*Written request*
List every line below that contains the string "watch", matching case exactly.

Raw records:
## START

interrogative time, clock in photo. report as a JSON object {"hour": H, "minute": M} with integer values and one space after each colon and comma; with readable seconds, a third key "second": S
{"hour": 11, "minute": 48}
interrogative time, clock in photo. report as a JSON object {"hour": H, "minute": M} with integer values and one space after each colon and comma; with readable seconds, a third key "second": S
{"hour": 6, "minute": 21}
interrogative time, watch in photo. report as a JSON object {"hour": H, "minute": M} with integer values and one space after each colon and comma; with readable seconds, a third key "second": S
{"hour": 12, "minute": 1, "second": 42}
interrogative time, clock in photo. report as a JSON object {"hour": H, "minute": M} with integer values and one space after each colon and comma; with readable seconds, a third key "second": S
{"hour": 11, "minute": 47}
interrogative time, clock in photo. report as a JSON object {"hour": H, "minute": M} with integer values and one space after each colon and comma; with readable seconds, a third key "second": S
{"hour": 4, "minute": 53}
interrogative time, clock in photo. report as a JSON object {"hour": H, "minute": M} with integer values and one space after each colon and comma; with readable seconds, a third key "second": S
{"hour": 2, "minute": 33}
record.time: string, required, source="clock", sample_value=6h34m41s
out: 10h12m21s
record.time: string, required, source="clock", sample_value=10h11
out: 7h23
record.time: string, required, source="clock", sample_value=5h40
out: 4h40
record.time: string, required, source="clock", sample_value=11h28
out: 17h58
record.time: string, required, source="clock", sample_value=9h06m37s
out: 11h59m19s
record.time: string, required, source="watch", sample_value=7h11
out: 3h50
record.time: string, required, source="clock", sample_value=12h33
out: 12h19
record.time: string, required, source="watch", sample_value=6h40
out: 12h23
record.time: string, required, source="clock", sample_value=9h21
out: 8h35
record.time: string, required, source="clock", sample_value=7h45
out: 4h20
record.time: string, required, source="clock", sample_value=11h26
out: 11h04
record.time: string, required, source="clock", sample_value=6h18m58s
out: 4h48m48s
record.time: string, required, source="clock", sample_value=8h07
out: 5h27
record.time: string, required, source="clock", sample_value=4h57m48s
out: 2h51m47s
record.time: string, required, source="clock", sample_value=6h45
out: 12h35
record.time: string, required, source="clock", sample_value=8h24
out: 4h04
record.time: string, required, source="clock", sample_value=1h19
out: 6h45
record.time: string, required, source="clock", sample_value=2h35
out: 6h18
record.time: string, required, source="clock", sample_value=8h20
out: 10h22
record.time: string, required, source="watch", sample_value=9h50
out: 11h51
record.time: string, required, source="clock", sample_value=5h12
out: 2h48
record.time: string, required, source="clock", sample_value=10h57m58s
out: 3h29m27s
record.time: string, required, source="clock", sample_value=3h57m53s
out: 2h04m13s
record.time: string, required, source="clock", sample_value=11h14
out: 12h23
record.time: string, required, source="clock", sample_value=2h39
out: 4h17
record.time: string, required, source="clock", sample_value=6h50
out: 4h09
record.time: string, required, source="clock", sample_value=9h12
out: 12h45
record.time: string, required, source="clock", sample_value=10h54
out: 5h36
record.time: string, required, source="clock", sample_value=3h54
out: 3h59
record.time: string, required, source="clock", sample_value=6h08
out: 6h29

## END

*Final result*
interrogative time, watch in photo. report as a JSON object {"hour": H, "minute": M} with integer values and one space after each colon and comma; with readable seconds, a third key "second": S
record.time: string, required, source="watch", sample_value=7h11
record.time: string, required, source="watch", sample_value=6h40
record.time: string, required, source="watch", sample_value=9h50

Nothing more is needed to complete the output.